Tuesday, 1 September 2009

The Protestant Ethic and the Spirit of Capitalism by Max Weber

This book was somewhat difficult to get through because of the footnotes (I have trouble with footnotes), once you get over that though, it's a fantastic book. It discusses why the capitalist system we have now, and the morality we have now, is the way it is. We have all heard of the protestant ethic, yes? It is the idea that you must work hard, without receiving too much pleasure, for the sake of pleasing God. Working as hard as you can allows a person to 'most effectively' utilize the gifts God has given them, but they cannot take pleasure in the fruits of this because too much pleasure would result in the breaking of some sin, greed or sloth or what have you. But if you can't have fun with what you're working so hard to create, why work so hard? Because you are pleasing god, setting yourself up for the next life. Well this is wonderful for a historical reference, but we're very much secularized in society today so why does any of this matter? Well, Weber contends that a man named Calvin (yes Calvinism) took the protestant ethic and tied it to capitalism. Calvin took the protestant ethic, which was good because it got things done with little complaint from the workers, and connected it to the economic system by turning the idea of pleasing God into earning money. We can imagine the problems with this. If nothing else, there would be trouble behind the fact that what motivated people before was spiritual, and now we expect the same results because of different motivations. That's like using a car to float down a river instead of a boat. Ya cars go forward wonderfully, on the medium they were designed for.
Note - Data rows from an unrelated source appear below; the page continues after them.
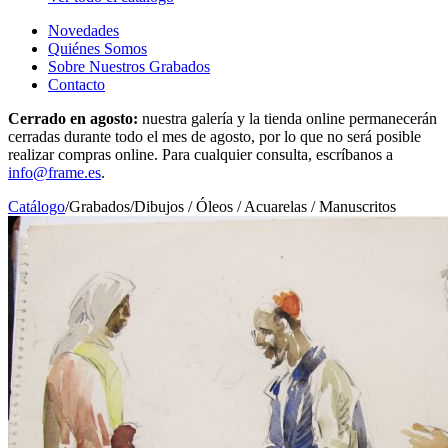
Novedades
Quiénes Somos
Sobre Nuestros Grabados
Contacto
Cerrado en agosto:
nuestra galería y la tienda online permanecerán
cerradas durante todo el mes de agosto, por lo que no será posible
realizar compras online. Para cualquier consulta, escríbanos a
info@frame.es
.
Catálogo
/
Grabados
/
Dibujos / Óleos / Acuarelas / Manuscritos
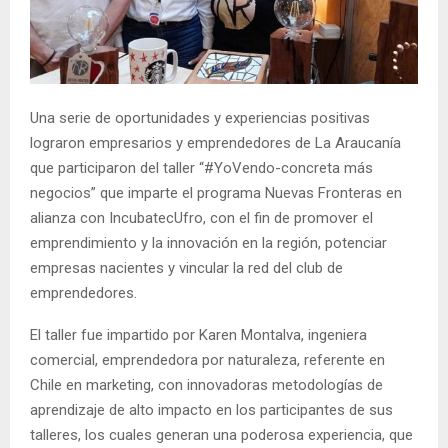
E
N
Una serie de oportunidades y experiencias positivas
U
lograron empresarios y emprendedores de La Araucanía
que participaron del taller “#YoVendo-concreta más
negocios” que imparte el programa Nuevas Fronteras en
alianza con IncubatecUfro, con el fin de promover el
emprendimiento y la innovación en la región, potenciar
empresas nacientes y vincular la red del club de
emprendedores.
El taller fue impartido por Karen Montalva, ingeniera
comercial, emprendedora por naturaleza, referente en
Chile en marketing, con innovadoras metodologías de
aprendizaje de alto impacto en los participantes de sus
talleres, los cuales generan una poderosa experiencia, que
So now we all ascetically put ourselves into our work towards the end of making more money. I'm not a history buff so I don't know if this is true or was just used as an example of how religion effected capitalism, but I don't really care as I can see the connections between the protestant ethic and our capitalist morality.

Weber calls where we are now the iron cage, kind of pessimistic, but he believes that now that we're in this position, we're stuck here. We can't get out of the mental state we are in now, which I don't necessarily agree with, but can see how someone could. If you leave the economic system today and do not movie to some isolated cabin in the woods, chances are you'll end up on the street. I think this is my favourite quote, it's right at the end of the book and sums up the final point quite well.

"No one knows who will live in this cage in the future, or whether at the end of this tremendous development entirely new prophets will arise, or there will be a great rebirth of old ideas and ideals, or, if neither, mechanized petrification, embellished with a sort of convulsive self- importance. For the last stage of this cultural development, it might well be truly said: Specialists without spirit, sensualists without heart; this nullity imagines that it has attained a level of civilization never achieved before"

An eye opener to say the least, but a really good read.